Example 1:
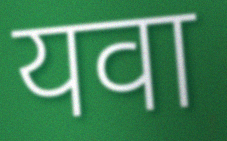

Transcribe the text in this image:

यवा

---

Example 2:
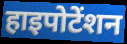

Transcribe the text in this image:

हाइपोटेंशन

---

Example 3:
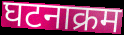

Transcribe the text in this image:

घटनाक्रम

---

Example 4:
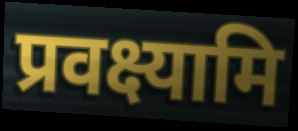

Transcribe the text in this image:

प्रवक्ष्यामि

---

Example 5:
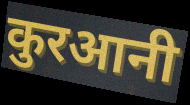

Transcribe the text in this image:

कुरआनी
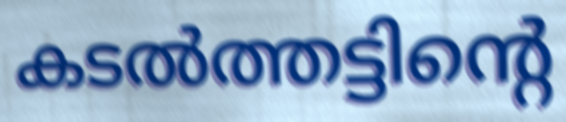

━━━━━━

### Required action
Copy every line above exactly; images stay out.

### Exercise answer
Example 1:

Transcribe the text in this image:

यवा

---

Example 2:

Transcribe the text in this image:

हाइपोटेंशन

---

Example 3:

Transcribe the text in this image:

घटनाक्रम

---

Example 4:

Transcribe the text in this image:

प्रवक्ष्यामि

---

Example 5:

Transcribe the text in this image:

कुरआनी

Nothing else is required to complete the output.